The Little Giant is a just-under-the-wire pre-code film that I’d often heard about, but never actually seen. I had assumed that it was one of those earnest, violent mobster films, but it’s actually a light comedy — and not a bad one, all told.
Bugsy Ahearne is the head of gang of mobsters who has been running a lucrative illegal beer running operation during Prohibition. (He’s known as the Beer Baron of Chicago.) He’s not a bad guy, signalled by the facts that his gang is very loyal to him and that he dealt only in beer and not harder liquors.
It’s 1933, FDR has just won the election, and Prohibition is about to end. Bugsy decides that the ride is over and he’s pulling out while he’s still got a large bankroll.
Now that he has to go straight, Bugsy wants legitimacy; he dreams of hanging out with the upper crust. He and his best buddy Al Daniels go off to Santa Barbara, California. After some unsuccessful attempts to infiltrate the high life, he falls in love with Polly Cass, whose family has made its money by swindling people into investing in their fake bond business, and who accepts his marriage proposal so that Bugsy will invest in her family’s business, after which she intends to call it off.
In order to impress her, he buys a huge estate, formerly owned by the down-to-earth (but very pretty) Ruth, whose father was swindled out of his fortune by the Cass family.
The end (highlight following paragraph to view)

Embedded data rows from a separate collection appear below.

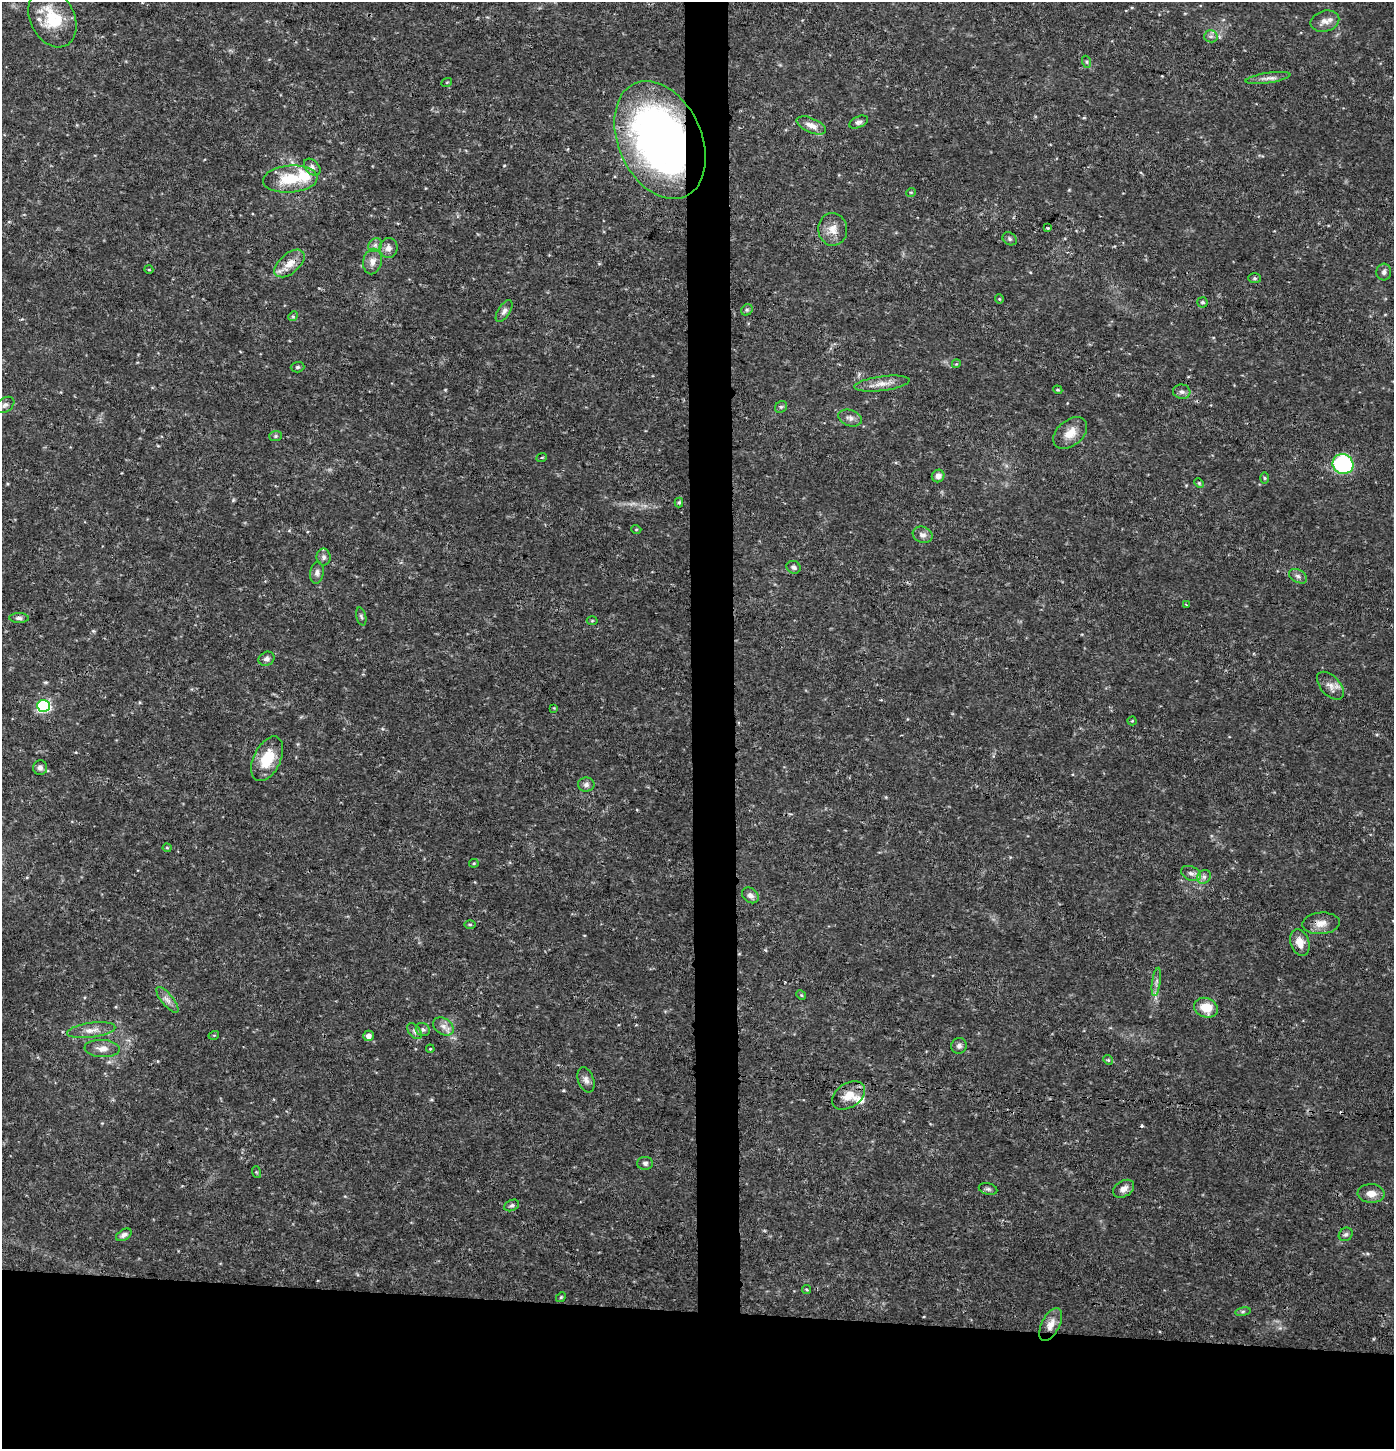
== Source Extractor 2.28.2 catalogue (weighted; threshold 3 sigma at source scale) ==
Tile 8 of 3 x 3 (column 2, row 3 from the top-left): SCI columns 1606-2997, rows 2-1448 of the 4603 x 4354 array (HDU 1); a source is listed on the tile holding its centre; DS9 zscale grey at full resolution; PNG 1396 x 1451 px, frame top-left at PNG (2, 2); each listed source drawn as its Kron ellipse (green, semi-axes under 4 px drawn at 4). Shown black and unused: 12% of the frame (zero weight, under 3 of 4 exposures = <1% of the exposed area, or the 3 px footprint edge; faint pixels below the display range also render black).
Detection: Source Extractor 2.28.2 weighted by HDU 2 'WHT'; one run over the whole footprint, this tile lists its part. Background 0.0301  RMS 0.0037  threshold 0.0167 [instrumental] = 3 sigma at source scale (4.5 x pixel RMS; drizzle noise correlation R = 1.50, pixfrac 1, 0.0396/0.0396 arcsec/px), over >= 5 px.
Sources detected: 102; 2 cosmic-ray / hot-pixel residue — neither listed nor drawn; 3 inside a brighter listed object's ellipse — not listed separately; the other 97 listed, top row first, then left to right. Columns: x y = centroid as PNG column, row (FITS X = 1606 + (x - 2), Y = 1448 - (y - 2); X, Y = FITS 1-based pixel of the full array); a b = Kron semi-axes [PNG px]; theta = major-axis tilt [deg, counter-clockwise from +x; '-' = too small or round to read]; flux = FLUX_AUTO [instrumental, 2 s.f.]
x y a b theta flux
52 18 31 22 -64 14
1325 21 14 10 15 2.8
1211 36 6 6 - 1
1087 62 6 4 -71 0.56
1268 78 22 5 9 2.1
447 82 5 3 - 0.33
859 122 10 5 24 1.2
811 125 16 7 -23 3.1
660 140 62 41 -66 190
312 167 10 6 -47 1.3
290 179 27 13 4 12
911 192 5 3 - 0.3
1048 228 3 3 - 0.34
833 229 16 14 -83 4.2
1010 239 7 6 - 0.71
375 245 7 6 - 1.2
388 248 10 9 - 2.2
372 262 13 9 78 2.5
289 263 18 10 40 4.6
149 270 4 3 - 0.33
1384 272 8 7 - 1.3
1255 278 6 5 - 0.59
999 299 4 4 - 0.37
1202 302 5 5 - 0.75
747 310 6 5 - 0.69
504 311 12 6 57 1.4
293 316 5 4 - 0.46
956 364 4 3 - 0.34
297 367 7 5 2 0.72
882 384 28 7 7 3.8
1058 390 4 3 - 0.35
1182 392 9 7 -6 1.2
5 405 10 7 35 1.4
781 407 6 5 - 0.65
850 418 12 8 -19 1.8
1070 433 19 12 40 5.1
275 436 6 5 - 0.62
542 457 5 3 - 0.34
1343 464 10 10 - 42
938 476 6 6 - 1.6
1264 478 6 4 -89 0.48
1199 483 5 4 - 0.45
679 502 5 4 - 0.58
636 529 5 3 - 0.33
923 535 10 8 -21 1.7
324 557 8 7 - 1.3
794 567 7 6 - 1.1
317 573 11 6 83 1.4
1298 576 10 6 -29 1.3
1186 604 3 2 - 0.32
361 616 9 5 -75 0.76
19 618 10 5 -1 1
592 621 5 3 - 0.38
267 659 8 7 - 1.2
1330 686 17 9 -46 2.8
43 706 6 6 - 48
554 708 4 4 - 0.29
1132 721 4 4 - 0.36
267 759 24 13 64 9.7
40 768 7 7 - 1.3
586 785 8 7 - 1.3
167 848 4 4 - 0.38
474 863 4 4 - 0.41
1191 873 10 7 -24 1.5
1204 877 7 6 - 1.2
750 895 9 7 -39 1.5
1321 923 19 11 4 3.5
470 924 6 4 -1 0.47
1300 943 14 9 -71 4.1
1156 982 14 4 82 1.4
801 995 5 4 - 0.45
167 1000 16 6 -50 2
1206 1008 12 9 -20 7.4
443 1026 11 8 -33 2.3
91 1030 24 7 8 3.6
423 1030 7 6 - 1.1
414 1031 9 5 -51 1.1
214 1035 5 3 - 0.31
368 1036 5 5 - 1.9
959 1046 8 7 - 1.3
102 1048 17 8 -3 3.2
430 1049 4 3 - 0.33
1108 1060 5 4 - 0.51
586 1080 13 7 -70 1.8
848 1095 18 12 34 5.4
645 1163 8 6 1 1
256 1172 6 3 -71 0.38
988 1189 9 5 -14 0.86
1124 1189 11 8 32 2.3
1371 1193 13 9 -2 3.2
512 1205 8 5 24 0.83
1346 1234 7 6 - 0.87
124 1235 8 5 31 1.2
807 1289 5 3 - 0.38
561 1297 5 4 - 0.51
1243 1312 8 4 9 0.63
1051 1324 18 9 63 3.7
Overlapping masked pixels (flux is a lower limit): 1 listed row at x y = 660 140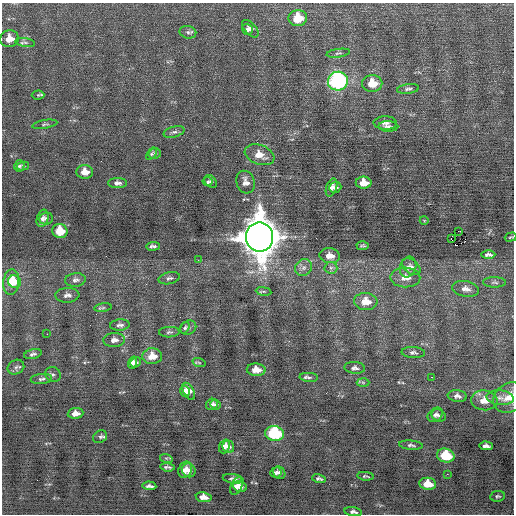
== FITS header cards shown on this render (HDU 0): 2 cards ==
NAXIS1  =                  512 / Axis length
NAXIS2  =                  512 / Axis length

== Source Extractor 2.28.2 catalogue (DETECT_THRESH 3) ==
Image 512 x 512 px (HDU 0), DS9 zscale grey, 1 PNG px = 1 image px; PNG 516 x 516 px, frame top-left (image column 1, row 512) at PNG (2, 3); each listed source drawn as its Kron ellipse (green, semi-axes under 4 px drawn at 4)
Background 0.0331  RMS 0.67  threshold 2.02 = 3 sigma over >= 5 px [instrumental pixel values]
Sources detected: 112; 1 with non-positive FLUX_AUTO (blend fragments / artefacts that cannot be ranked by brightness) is neither listed nor drawn; the other 111 listed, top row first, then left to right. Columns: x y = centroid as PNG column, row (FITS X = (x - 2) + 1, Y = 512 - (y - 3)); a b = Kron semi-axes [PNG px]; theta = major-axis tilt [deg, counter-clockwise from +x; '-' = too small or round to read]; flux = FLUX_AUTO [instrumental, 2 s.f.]
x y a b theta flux
298 18 9 8 - 1000
247 29 6 5 - 110
250 29 11 5 -47 170
188 32 8 6 -12 130
10 39 9 8 - 500
25 42 10 4 -10 98
338 53 12 4 8 100
338 81 10 9 - 7700
372 83 10 8 0 760
408 89 11 4 7 130
38 95 6 4 2 60
385 123 11 6 -1 200
45 124 13 3 9 74
388 126 10 5 -2 150
174 132 11 5 16 140
151 154 7 3 55 59
155 154 6 5 - 78
260 155 15 9 -20 540
19 166 6 5 - 79
23 166 6 4 10 64
85 172 8 7 - 410
208 182 5 4 - 75
211 182 7 5 -41 100
246 182 11 9 -73 280
117 183 9 5 -1 160
364 183 8 6 -1 550
335 187 6 5 - 150
332 188 9 5 71 190
43 218 9 5 75 160
46 218 7 6 - 120
424 220 4 3 - 33
60 231 8 7 - 890
459 231 4 2 - 130
259 237 15 13 -81 130000
511 237 6 2 17 47
451 238 3 2 - 410
153 246 7 4 3 110
363 246 6 3 2 85
488 255 7 4 0 110
330 256 10 7 -6 440
198 260 3 2 - 61
408 267 10 8 72 230
411 267 10 6 -40 190
303 268 9 8 - 210
331 268 6 6 - 130
405 277 15 10 -1 470
169 278 11 5 14 130
75 280 10 7 7 160
11 282 13 8 84 780
14 282 6 6 - 450
495 282 11 5 -1 100
466 289 13 8 -10 310
264 291 8 4 -7 67
67 295 12 7 2 200
366 301 11 8 -4 660
103 308 8 4 9 81
120 325 10 5 4 160
185 328 6 3 55 69
188 328 8 7 - 150
169 332 10 5 2 97
47 334 2 2 - 190
114 340 11 7 3 250
413 352 11 5 -5 140
33 354 9 4 13 120
152 356 10 8 3 580
135 362 5 4 - 120
132 363 6 4 71 170
199 363 6 4 -17 62
16 367 8 7 - 130
355 368 10 6 -4 150
256 370 9 6 -3 460
53 374 8 7 - 120
309 377 9 4 -4 120
431 377 3 2 - 380
41 379 11 5 5 120
363 382 6 4 -2 70
185 391 6 4 -74 350
189 391 9 5 -60 460
457 396 9 6 -7 170
510 397 17 14 35 650
500 398 13 7 -6 280
484 400 13 10 -6 530
212 404 6 5 - 120
215 405 5 4 - 78
75 413 8 5 5 310
435 415 8 6 41 140
439 415 7 5 -25 120
274 434 9 7 -11 3400
100 437 7 6 - 110
411 445 12 4 -5 120
224 446 7 5 69 220
486 446 7 4 -3 150
228 447 6 6 - 190
446 456 9 7 -12 1500
166 458 6 4 -18 65
167 467 7 3 -4 92
185 470 8 6 66 310
189 470 7 6 - 260
276 472 5 5 - 120
279 473 7 5 -57 140
447 474 2 2 - 180
365 476 8 3 -5 63
233 479 10 4 -8 130
319 479 7 3 -12 97
428 484 8 6 -8 670
149 486 7 3 -4 120
236 486 9 5 65 280
240 487 7 5 -23 200
498 496 7 5 7 83
204 497 8 5 -8 300
353 512 9 4 -9 130
At the frame edge (FLAGS 8, measured only in part): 2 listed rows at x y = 511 237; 510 397
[1 non-positive-flux detection neither listed nor drawn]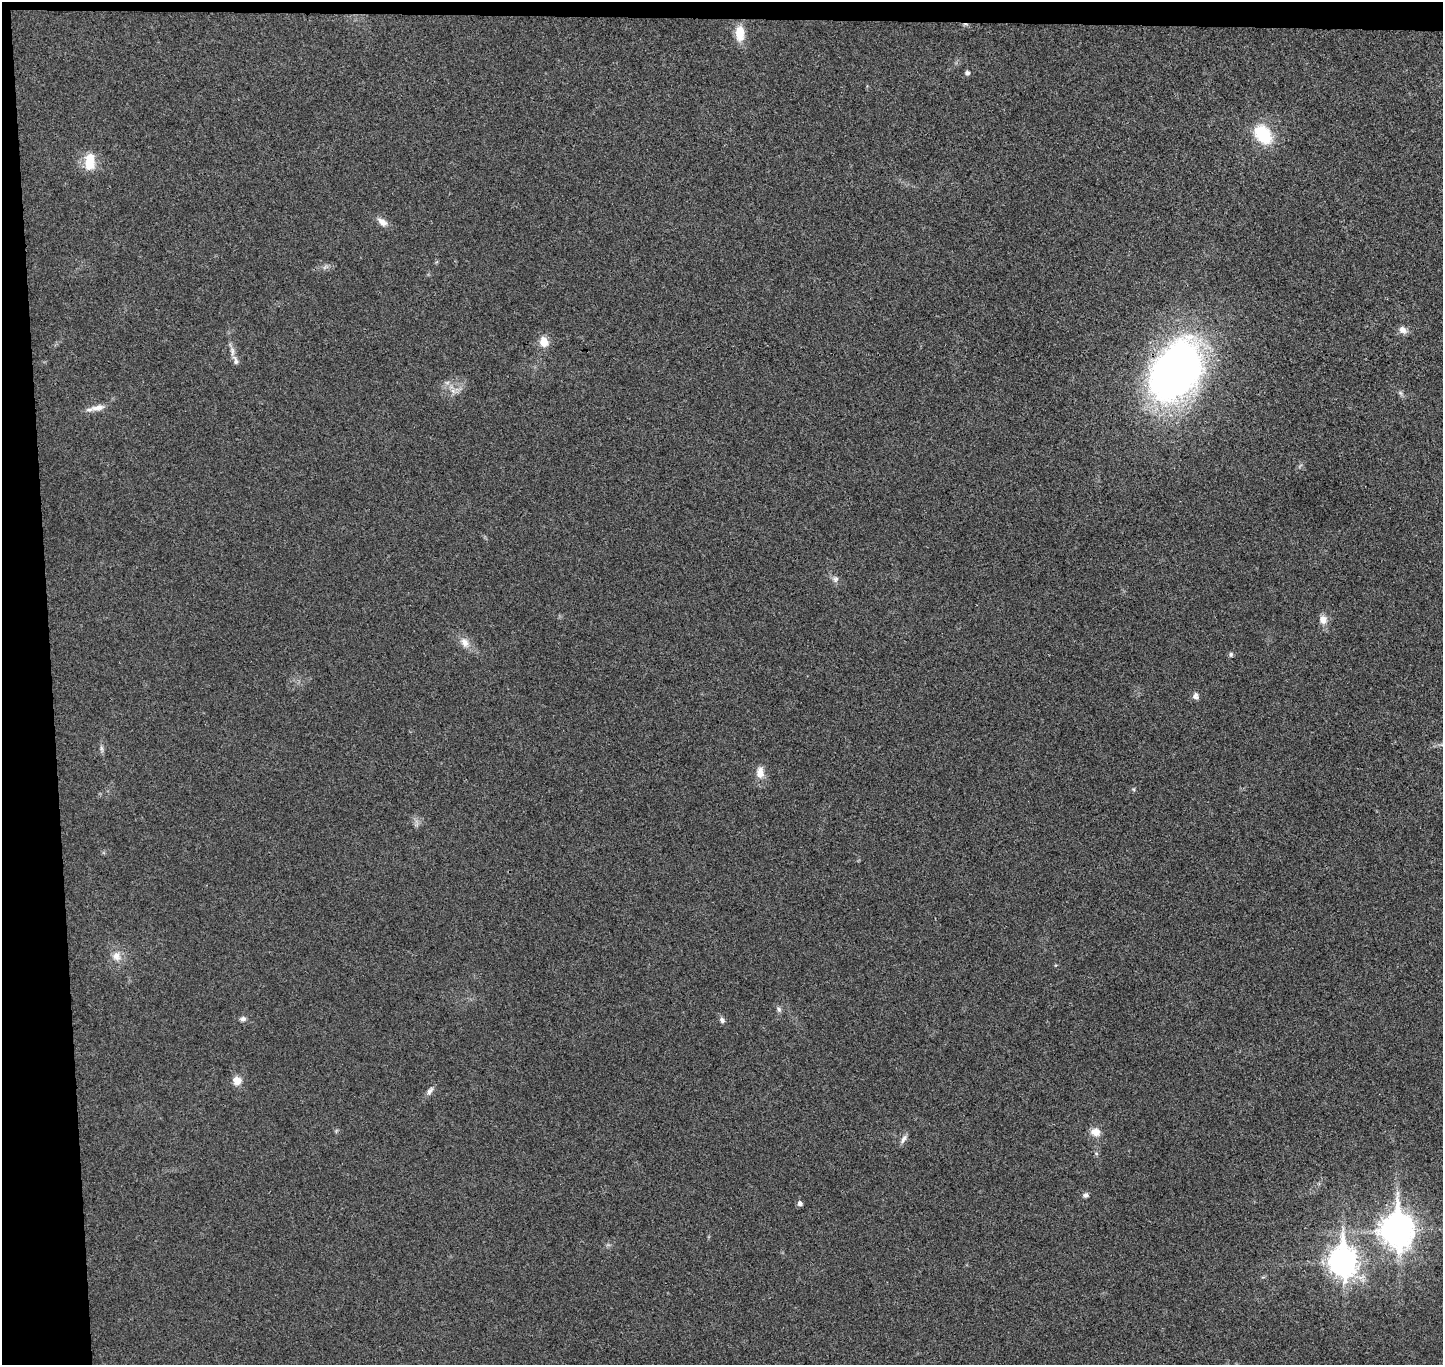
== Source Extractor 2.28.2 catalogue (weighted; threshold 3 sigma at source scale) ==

When the Cass family finds out who Bugsy really is, they haughtily break off the engagement. Rush tells Bugsy what the Cass family did to her father. Bugsy calls in his mob, they force the members of the board of directors of the company (all of whom are in on the swindle) to cough up enough money to pay back those they’ve swindled, and Bugsy realizes he really loves Ruth.
How it’s pre-code
Not much overt sex here, but on the other hand, sex before marriage is not terribly shocking either. Bugs makes it clear that while he’s never proposed marriage, he’s had a number of lady friends for whom marriage wasn’t an issue; when he says goodbye to the last of them, she is portrayed as being a good sport and generally nice person.
There’s also a somewhat startling drug reference: One of the gangsters says of a modern painting that he hadn’t seen anything like that “since I stopped using cocaine.”
T’aint funny, McGee (offensive segments)
Bugs is upset that he’s been bamboozled by the upper-crust family and refers to them as “fags.”
This was a pleasant-enough comedy and I enjoyed it well enough, but it’s not a film that I’d necessary go back to. The filmmakers are so intent on making Bugs likable to the audience that you don’t believe for a moment that he spent years as the head of a bootlegging gang (even if they were only dealing in beer). The humor is gentle and the story enjoyable; the moral, as in many early Depression-era films, is that good sense and morality trumps wealth (even if you have to beat somebody up to do it).
I also thought that the whole plot reveals some fairly wishful thinking on the part of the filmmakers: That when Prohibition ended, the organized crime syndicates that it engendered would disappear as well. Unfortunately, as we all know, the mobs simply moved on to bigger – and worse — things.